## PASSAGE FOR REVIEW:
+++++
China’s Strategic Interests in POK

 

The shift in the strategic nature of POK that the construction of a highway between China and Pakistan through the Northern Areas would entail was apparent to India which in June 1969 accused Pakistan of making it easier for Chinese troops to access occupied territory in Aksai Chin and from Tibet to the Gilgit area which lay immediately to the north of the ceasefire line in Kashmir. It stated that the road posed a threat to the peace and tranquility in the region.[1] Years later, on the completion of the KKH, China’s deputy Premier Li Xiannian would publicly declare that the Highway “allows us to give military aid to Pakistan.”[2] The KKH has also increased China and Pakistan’s control over their frontiers and ability to deal with security threats emanating from India and elsewhere.
+++++
## RECORDS:
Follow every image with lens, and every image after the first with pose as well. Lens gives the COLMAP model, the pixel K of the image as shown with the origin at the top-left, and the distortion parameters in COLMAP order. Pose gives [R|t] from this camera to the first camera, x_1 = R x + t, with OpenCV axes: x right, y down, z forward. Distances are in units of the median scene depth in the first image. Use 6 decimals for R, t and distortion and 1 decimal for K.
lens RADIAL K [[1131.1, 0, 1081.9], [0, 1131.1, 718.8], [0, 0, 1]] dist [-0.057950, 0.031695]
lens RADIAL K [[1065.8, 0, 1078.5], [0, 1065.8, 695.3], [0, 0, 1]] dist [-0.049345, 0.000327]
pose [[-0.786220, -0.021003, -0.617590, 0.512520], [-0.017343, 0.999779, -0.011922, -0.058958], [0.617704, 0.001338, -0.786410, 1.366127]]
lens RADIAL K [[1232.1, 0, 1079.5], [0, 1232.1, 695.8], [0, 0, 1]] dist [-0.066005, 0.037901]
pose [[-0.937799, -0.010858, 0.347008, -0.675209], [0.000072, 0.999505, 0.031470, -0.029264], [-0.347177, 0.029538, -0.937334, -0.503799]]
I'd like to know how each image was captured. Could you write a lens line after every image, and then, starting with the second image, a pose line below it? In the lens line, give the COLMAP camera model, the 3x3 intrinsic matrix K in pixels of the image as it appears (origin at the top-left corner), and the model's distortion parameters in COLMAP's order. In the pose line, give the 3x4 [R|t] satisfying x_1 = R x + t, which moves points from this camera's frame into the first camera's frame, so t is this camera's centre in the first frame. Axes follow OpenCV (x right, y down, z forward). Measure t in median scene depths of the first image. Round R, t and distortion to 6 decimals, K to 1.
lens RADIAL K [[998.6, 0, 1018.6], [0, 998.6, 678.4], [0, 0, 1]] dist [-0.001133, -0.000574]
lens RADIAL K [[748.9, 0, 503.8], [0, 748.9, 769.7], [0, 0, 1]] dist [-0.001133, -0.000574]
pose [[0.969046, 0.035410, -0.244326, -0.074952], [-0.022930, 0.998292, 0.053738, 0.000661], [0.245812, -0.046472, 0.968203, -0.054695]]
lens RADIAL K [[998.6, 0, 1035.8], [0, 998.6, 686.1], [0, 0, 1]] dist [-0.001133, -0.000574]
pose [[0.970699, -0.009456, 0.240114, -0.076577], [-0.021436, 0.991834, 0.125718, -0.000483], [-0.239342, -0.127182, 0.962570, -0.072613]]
+++++
## CHECK YOUR UNDERSTANDING:
1 - According to the passage on China's strategic interests in POK, in what month and year did India accuse Pakistan of making it easier for Chinese troops to reach occupied territory?
2 - Reproduce the part of the passage on China's strategic interests in POK that opens with the words containing "China’s Strategic Interests" and closes with "India and elsewhere.".

## SET OF ANSWERS:
1 - June 1969

2 -
China’s Strategic Interests in POK

 

The shift in the strategic nature of POK that the construction of a highway between China and Pakistan through the Northern Areas would entail was apparent to India which in June 1969 accused Pakistan of making it easier for Chinese troops to access occupied territory in Aksai Chin and from Tibet to the Gilgit area which lay immediately to the north of the ceasefire line in Kashmir. It stated that the road posed a threat to the peace and tranquility in the region.[1] Years later, on the completion of the KKH, China’s deputy Premier Li Xiannian would publicly declare that the Highway “allows us to give military aid to Pakistan.”[2] The KKH has also increased China and Pakistan’s control over their frontiers and ability to deal with security threats emanating from India and elsewhere.